# Church Lobby



## Christie Photo

Shot available light, this was a tough one.  This is the results of combining two exposures to accommodate the differing levels and color temperatures of the lighting.

-Pete


----------



## Big Mike

Looks great Pete.  It certainly gives the viewer a great sense of the space.

It looks like it's leaning, ever so slightly, to the right.  It might just be the wide angle distortion though.


----------



## shorty6049

nice work as always...

i have nothing else to say about this i guess.  at least nothing bad to say


----------



## Christie Photo

Big Mike said:


> It looks like it's leaning, ever so slightly, to the right.  It might just be the wide angle distortion though.

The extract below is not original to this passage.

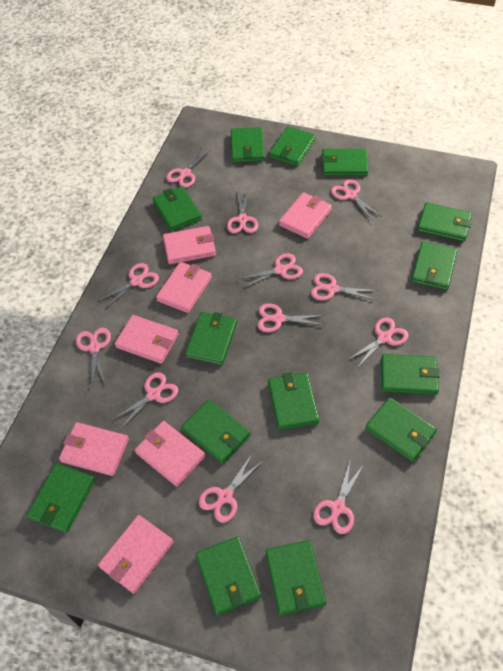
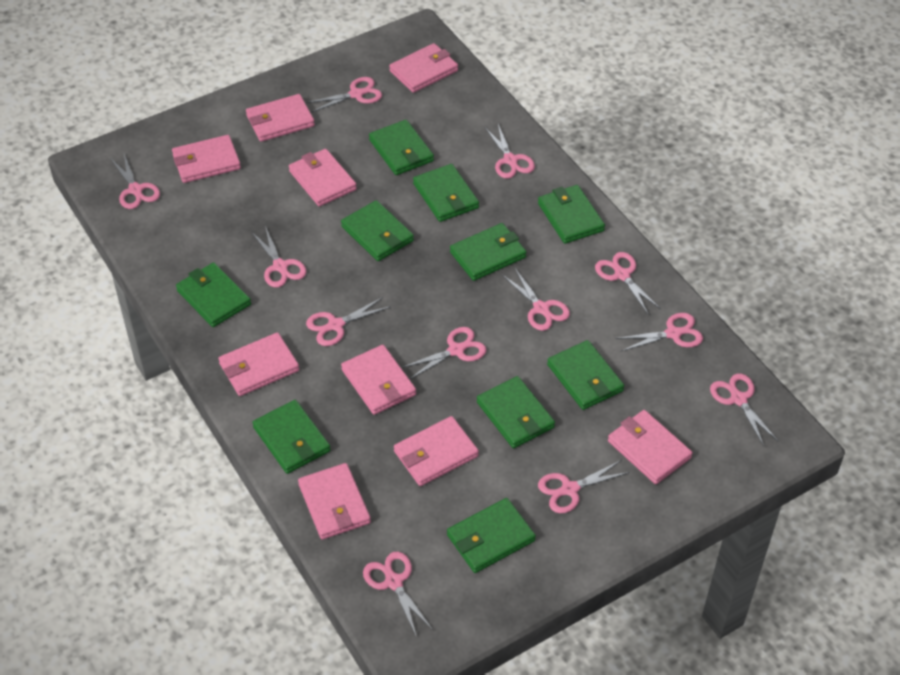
green wallet: [27,463,95,533] [153,186,202,231] [181,399,250,464] [185,312,237,365] [196,536,261,615] [231,127,264,163] [266,540,326,615] [268,372,319,430] [269,126,316,166] [322,149,369,176] [365,397,437,462] [381,354,440,395] [411,242,457,290] [418,202,472,242] = 14 -> [176,262,251,327] [252,400,331,474] [341,200,414,261] [369,120,434,175] [413,164,479,222] [447,498,536,573] [450,223,527,281] [477,376,555,448] [538,185,605,244] [547,340,624,410] = 10
pink wallet: [59,422,129,476] [98,515,174,594] [115,315,179,364] [135,421,205,487] [156,262,212,313] [163,226,216,264] [279,192,332,239] = 7 -> [172,135,241,183] [218,332,299,396] [246,94,315,142] [289,149,357,206] [298,463,371,540] [341,345,416,415] [389,43,458,93] [394,416,479,486] [608,410,693,484] = 9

It might be that...  OR...

It might be that this was done at the end of the day, and the photographer  was getting a bit tired.  I'm happy to go along with your kind suggestion and blame it on the lens.

Thanks, Mike.

-Pete


----------



## Christie Photo

shorty6049 said:


> nice work as always...
> 
> i have nothing else to say about this i guess.  at least nothing bad to say



Thank you!

-Pete


----------



## ClarkKent

Nice work on combining the different exposures.


----------



## notelliot

what kind of church is that? looks like a conference center. 

nice work on the photo though.


----------



## Christie Photo

notelliot said:


> what kind of church is that? looks like a conference center.



A lot of the new churches do.  I'm not certain, but I think it's a non-denominational bible-centered Christian church.  It's Moraine Valley Chuch in Illinois.


----------